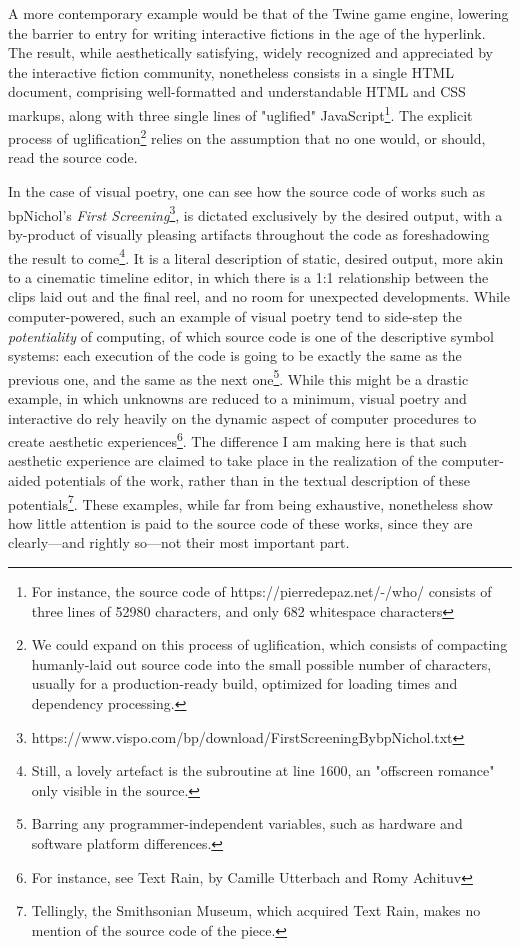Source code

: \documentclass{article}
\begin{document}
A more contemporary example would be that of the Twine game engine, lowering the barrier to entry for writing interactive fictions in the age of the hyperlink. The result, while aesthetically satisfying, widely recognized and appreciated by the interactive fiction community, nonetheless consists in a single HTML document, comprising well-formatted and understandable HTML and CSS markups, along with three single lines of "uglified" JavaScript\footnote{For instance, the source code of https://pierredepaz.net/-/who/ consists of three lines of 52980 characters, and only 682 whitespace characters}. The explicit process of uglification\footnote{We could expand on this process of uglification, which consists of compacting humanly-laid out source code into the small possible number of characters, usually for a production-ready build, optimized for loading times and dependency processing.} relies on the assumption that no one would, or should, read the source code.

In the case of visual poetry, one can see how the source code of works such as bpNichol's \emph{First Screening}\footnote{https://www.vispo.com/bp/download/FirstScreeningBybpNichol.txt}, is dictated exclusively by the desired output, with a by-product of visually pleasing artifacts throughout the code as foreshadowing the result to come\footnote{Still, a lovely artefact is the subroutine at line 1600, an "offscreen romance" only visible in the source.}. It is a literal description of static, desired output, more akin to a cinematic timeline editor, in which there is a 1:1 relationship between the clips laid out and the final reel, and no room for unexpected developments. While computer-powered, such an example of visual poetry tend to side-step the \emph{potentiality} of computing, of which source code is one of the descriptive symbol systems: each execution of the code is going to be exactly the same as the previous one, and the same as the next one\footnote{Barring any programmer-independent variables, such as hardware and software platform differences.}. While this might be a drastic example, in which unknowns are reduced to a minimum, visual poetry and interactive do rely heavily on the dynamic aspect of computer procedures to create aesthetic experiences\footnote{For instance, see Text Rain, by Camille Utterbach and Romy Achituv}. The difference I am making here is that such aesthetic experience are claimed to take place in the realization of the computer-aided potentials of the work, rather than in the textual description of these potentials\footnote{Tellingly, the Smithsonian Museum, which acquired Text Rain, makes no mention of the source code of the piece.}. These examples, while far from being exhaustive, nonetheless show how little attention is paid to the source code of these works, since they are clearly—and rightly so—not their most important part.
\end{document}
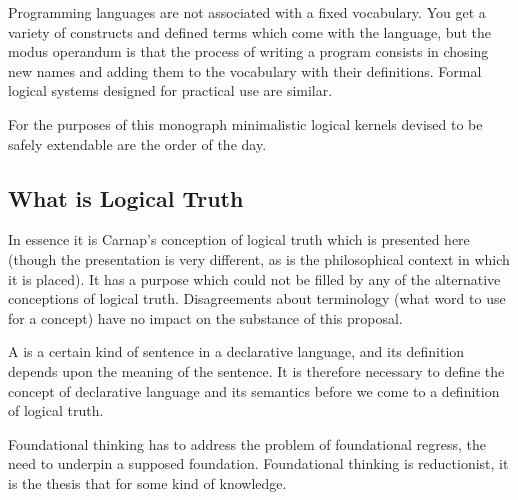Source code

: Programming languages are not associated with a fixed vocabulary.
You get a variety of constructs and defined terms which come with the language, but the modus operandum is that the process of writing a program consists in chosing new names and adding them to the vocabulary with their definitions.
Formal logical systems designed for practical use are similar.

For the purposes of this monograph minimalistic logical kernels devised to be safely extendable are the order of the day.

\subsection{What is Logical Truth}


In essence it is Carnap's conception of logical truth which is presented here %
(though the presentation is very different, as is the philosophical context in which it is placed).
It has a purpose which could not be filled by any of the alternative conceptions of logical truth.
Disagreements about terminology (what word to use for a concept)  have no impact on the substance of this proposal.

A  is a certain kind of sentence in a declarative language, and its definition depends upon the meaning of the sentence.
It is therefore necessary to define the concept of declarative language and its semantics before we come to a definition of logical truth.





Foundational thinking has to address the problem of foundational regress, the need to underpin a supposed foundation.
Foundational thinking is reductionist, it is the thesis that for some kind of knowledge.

————————

Instruction – Without any pictures, output exactly the lines from the start of the material through the line that contains "A more contemporary", and only those.

Exercise response –
Source code

: \documentclass{article}
\begin{document}
A more contemporary example would be that of the Twine game engine, lowering the barrier to entry for writing interactive fictions in the age of the hyperlink. The result, while aesthetically satisfying, widely recognized and appreciated by the interactive fiction community, nonetheless consists in a single HTML document, comprising well-formatted and understandable HTML and CSS markups, along with three single lines of "uglified" JavaScript\footnote{For instance, the source code of https://pierredepaz.net/-/who/ consists of three lines of 52980 characters, and only 682 whitespace characters}. The explicit process of uglification\footnote{We could expand on this process of uglification, which consists of compacting humanly-laid out source code into the small possible number of characters, usually for a production-ready build, optimized for loading times and dependency processing.} relies on the assumption that no one would, or should, read the source code.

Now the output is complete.